Ladies and gentleman we just wanted to take a moment to talk about jet lag. For all you non-believers out there, jet lag is real and it is a beast. Bed time comes pretty early around here, about 9 o' clock, and after a long day it's not too difficult to catch a few hours of sleep. Then it hits you. 3 am rolls around and you find yourself wide awake. Not only awake but with more energy than you've had all day. What do you do? First you pray that something just woke you up and this is not what you think it is. You pray that you are actally still tired and have a couple more hours of sleep in your system. Of course the truth of the matter is that like it or not it is morning. Not actually morning, the sun will be in bed for 3 more hours, but it is your morning. Might as well embrace it. You aren't falling back asleep. What ensues is a cycle of reading, journaling, and praying. Mom always told us that if you pray when you can't sleep Satan won't like it and he will put you to sleep. Well in South Africa, Satan just laughs his butt off while you are wide awake wishing you were asleep. So you go back to reading and journaling. We have probably read a combined two hundred pages between the hours of 3 am and 6 am. That is a modest estimate.
Honestly though we have had a great two days as we work off the jet lag to simply relax, read, talk to Win and andi (they are neat people), and get our feet under us. It was certainly needed. You never get that kind of time at Vandy. Great to unwind. That was certainly a goal of the trip.

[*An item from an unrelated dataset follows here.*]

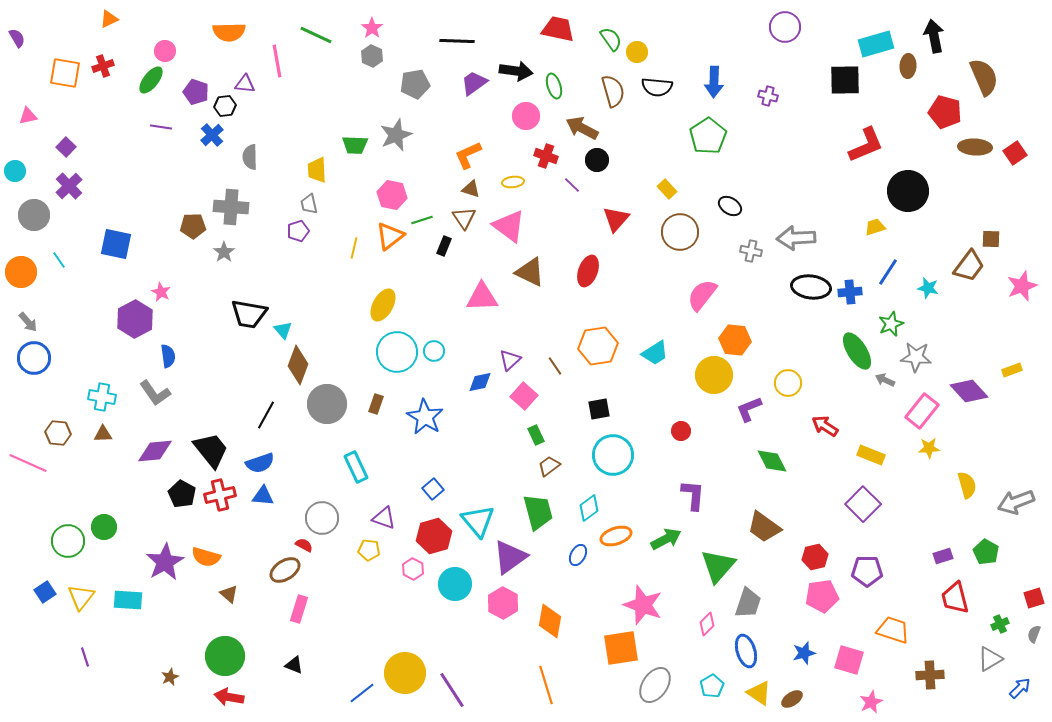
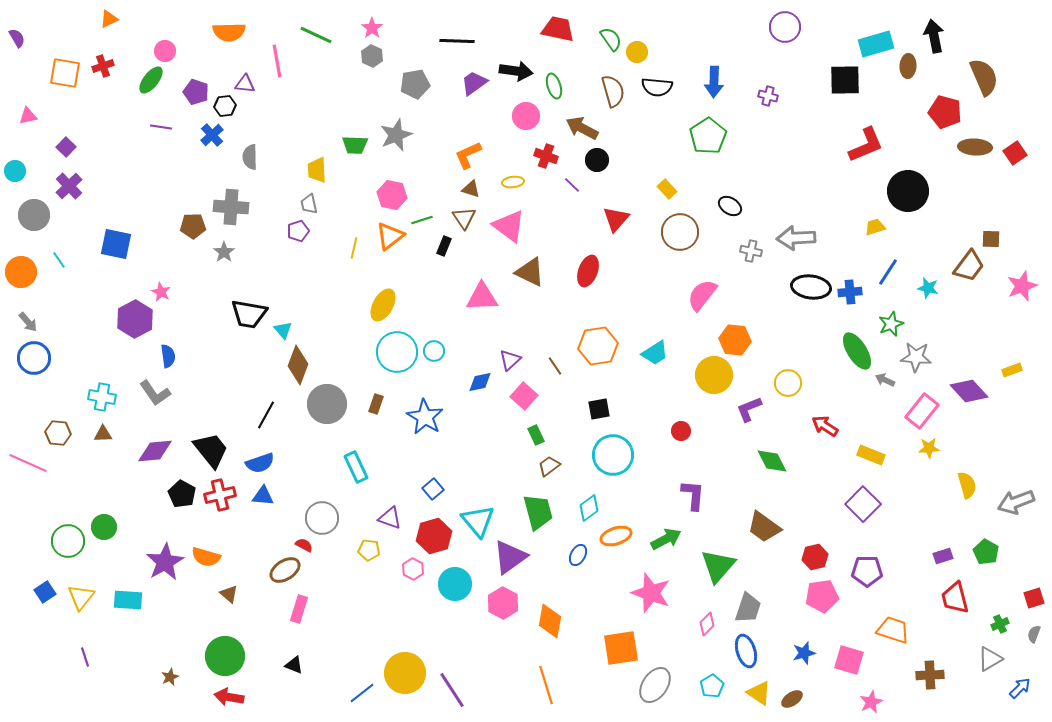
purple triangle at (384, 518): moved 6 px right
gray trapezoid at (748, 603): moved 5 px down
pink star at (643, 605): moved 8 px right, 12 px up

Greetings from the other side of the World

Hello friends. Will and John are officially bloggers!

We will try to update this site from time to time about what is going on here in South Africa so stay tuned. So far I can say we are really excited to be here. The Browns (the family we are staying with) are truly an awesome family and have been so great to us. We have just been getting our feet under us so far and plan to go into some AIDS clinics on Wednesday, May 11.